Dark times do not last. Adut Bulgak believes that.

“Keep pushing,” the 23-year-old rookie center for the New York Liberty told amNewYork. “Things may always look dark. … You’ll get what you want, as hard as you work, as much as you want it, if you’re having fun. If your heart is truly in it, you’re going to get what you want.”

The 6-foot-4 Bulgak experienced her more than fair share of tribulations along her journey to the WNBA, which began in war-torn Sudan before winding up in Manhattan.

Born Dec. 20, 1992, during the Second Sudanese Civil War, her family fled to country in search of a better life. They emigrated as refugees from Kenya to Alberta, Canada in 1998, settling in Edmonton when she was 10.

While father Atem and mother Ayen worked long hours to make ends meet, older brothers Deng Atem and Bul Atem stepped up at home. The brothers encouraged her to pursue her goals on the court as she found a talent for basketball.

“In a lot of ways, growing up, not having all the luxuries that other people may have, you appreciate little things more,” said Bulgak. “Nothing’s really given to you.”

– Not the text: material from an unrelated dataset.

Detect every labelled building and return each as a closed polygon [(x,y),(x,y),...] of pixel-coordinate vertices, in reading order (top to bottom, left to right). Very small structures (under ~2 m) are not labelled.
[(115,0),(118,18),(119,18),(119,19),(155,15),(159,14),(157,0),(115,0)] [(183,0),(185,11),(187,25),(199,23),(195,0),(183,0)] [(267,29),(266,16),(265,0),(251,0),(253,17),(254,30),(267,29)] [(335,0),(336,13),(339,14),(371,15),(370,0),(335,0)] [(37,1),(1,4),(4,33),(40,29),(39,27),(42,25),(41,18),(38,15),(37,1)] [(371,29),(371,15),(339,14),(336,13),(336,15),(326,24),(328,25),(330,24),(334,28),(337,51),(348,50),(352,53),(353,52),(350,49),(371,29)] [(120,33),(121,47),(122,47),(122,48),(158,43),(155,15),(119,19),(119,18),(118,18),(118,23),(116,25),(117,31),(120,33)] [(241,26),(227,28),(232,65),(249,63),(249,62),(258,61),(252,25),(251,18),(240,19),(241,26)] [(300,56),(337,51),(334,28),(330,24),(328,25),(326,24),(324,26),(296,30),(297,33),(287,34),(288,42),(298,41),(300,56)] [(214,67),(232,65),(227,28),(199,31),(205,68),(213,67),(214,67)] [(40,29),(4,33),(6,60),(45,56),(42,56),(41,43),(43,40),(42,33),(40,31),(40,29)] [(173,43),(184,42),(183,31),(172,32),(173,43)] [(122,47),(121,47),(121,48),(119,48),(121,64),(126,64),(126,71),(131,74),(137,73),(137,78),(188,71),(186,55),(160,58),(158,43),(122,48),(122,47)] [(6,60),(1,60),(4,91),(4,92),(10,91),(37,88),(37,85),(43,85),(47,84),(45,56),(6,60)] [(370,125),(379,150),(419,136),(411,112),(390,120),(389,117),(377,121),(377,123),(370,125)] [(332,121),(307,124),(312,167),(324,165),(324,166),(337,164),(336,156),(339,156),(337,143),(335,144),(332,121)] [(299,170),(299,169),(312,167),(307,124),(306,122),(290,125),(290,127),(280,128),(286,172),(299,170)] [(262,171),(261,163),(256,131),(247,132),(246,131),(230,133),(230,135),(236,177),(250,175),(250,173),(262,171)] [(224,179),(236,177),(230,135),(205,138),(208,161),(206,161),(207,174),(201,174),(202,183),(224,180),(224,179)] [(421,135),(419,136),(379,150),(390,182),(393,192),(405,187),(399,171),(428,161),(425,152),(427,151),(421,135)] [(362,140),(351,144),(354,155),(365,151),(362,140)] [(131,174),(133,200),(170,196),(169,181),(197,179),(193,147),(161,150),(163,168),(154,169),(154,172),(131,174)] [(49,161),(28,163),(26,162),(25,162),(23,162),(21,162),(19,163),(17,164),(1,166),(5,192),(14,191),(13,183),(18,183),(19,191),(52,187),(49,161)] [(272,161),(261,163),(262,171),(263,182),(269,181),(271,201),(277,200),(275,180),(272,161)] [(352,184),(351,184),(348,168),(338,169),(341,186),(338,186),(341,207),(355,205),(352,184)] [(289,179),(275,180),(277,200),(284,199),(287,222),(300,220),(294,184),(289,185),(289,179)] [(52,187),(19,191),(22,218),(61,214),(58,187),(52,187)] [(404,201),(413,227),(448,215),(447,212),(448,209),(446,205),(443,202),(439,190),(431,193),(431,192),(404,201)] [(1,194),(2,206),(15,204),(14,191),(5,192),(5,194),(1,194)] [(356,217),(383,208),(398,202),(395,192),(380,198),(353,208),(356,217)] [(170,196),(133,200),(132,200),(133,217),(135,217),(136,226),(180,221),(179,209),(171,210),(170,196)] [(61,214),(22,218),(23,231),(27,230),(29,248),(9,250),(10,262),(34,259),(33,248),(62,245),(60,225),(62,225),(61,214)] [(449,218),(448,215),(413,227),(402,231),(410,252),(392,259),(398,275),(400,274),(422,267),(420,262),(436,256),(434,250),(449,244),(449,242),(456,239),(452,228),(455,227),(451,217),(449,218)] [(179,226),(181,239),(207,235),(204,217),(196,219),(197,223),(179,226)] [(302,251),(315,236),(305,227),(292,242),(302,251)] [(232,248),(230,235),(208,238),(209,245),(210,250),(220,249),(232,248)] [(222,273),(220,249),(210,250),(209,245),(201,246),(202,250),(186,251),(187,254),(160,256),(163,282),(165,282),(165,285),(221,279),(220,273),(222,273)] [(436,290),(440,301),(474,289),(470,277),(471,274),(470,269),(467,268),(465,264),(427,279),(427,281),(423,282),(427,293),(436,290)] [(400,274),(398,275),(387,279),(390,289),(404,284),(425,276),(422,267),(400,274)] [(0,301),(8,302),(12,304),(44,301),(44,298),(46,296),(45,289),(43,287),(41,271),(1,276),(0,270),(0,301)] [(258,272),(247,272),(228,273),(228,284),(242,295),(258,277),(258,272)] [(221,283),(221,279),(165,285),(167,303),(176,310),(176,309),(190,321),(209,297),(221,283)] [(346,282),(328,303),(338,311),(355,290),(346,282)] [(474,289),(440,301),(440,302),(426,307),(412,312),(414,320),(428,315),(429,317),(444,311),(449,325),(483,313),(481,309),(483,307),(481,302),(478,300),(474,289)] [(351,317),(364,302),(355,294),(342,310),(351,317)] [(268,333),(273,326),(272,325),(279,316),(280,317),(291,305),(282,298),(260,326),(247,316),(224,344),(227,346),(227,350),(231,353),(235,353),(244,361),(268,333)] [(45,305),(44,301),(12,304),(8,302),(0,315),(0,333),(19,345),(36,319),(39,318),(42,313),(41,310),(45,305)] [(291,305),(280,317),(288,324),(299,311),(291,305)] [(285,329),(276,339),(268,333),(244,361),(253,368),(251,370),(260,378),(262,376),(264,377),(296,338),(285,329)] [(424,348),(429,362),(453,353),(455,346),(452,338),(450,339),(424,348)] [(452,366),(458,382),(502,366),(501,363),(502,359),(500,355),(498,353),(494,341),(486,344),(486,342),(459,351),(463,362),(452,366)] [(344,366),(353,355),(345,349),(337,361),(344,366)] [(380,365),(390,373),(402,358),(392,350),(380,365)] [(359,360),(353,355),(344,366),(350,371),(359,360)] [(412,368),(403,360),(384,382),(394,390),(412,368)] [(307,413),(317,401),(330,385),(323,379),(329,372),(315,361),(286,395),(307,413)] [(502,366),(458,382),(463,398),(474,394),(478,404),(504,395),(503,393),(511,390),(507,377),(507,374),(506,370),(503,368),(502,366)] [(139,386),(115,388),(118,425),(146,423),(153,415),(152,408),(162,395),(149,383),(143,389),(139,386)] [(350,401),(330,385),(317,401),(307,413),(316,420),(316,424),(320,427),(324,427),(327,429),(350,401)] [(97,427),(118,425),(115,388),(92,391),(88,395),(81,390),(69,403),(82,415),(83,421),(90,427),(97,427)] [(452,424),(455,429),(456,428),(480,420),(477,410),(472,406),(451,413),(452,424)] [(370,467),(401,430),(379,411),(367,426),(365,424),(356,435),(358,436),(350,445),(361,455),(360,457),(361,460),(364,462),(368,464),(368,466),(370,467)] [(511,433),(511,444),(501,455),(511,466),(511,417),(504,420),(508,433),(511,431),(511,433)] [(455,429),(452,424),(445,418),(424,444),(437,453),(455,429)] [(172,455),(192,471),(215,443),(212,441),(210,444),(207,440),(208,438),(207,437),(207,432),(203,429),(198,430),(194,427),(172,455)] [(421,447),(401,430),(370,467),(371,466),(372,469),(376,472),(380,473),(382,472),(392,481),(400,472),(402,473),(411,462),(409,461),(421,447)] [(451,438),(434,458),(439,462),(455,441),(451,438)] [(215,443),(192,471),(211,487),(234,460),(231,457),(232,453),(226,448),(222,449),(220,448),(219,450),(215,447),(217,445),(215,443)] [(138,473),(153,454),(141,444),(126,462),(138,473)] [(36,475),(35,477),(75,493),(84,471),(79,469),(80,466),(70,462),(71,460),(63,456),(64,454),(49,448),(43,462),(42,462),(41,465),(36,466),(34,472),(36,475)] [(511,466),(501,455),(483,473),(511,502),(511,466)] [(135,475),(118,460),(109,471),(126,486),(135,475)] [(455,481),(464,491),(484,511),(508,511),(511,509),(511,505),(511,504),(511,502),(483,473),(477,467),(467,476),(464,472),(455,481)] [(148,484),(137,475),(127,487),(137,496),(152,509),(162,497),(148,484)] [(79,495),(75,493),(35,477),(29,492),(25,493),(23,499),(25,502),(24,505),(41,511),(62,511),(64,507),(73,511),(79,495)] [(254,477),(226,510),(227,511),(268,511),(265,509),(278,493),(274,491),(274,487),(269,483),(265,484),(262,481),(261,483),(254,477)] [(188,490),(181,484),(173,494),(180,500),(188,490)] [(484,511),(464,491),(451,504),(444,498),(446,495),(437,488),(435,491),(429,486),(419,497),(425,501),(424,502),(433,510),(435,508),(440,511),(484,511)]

But tragedy struck the family again during her formative years. Deng was killed in a double homicide on May 15, 2007. Two years later on Sept. 14, 2009, Bul’s vehicle flipped over on the highway and claimed his life, too. To honor their memory, Bulgak writes both names on her sneakers to this day.

Bulgak persevered, earning a scholarship to Trinity Valley Community College in Texas, where she guided the Lady Cardinals to a pair of national titles in 2013 and ‘14. Her accomplishments garnered notice from Florida State University, where she accepted a scholarship and went on to earn first-team All-ACC honors as a junior and second-team as a senior this year.

Her standout career at Florida State was enough for the Liberty to make her the No. 12 overall pick in the draft this spring. Although her on-court impact with the team has been limited to 22 minutes over six games on a veteran squad, Bulgak credits the wisdom of her coaches and teammates with helping her adapt to the WNBA and is grateful for the opportunities she has earned along the way.

“All my life, I’ve had to work for what I want,” Bulgak said, “And that just makes it more satisfying to be where I am now because I earned it, and it wasn’t given to me.”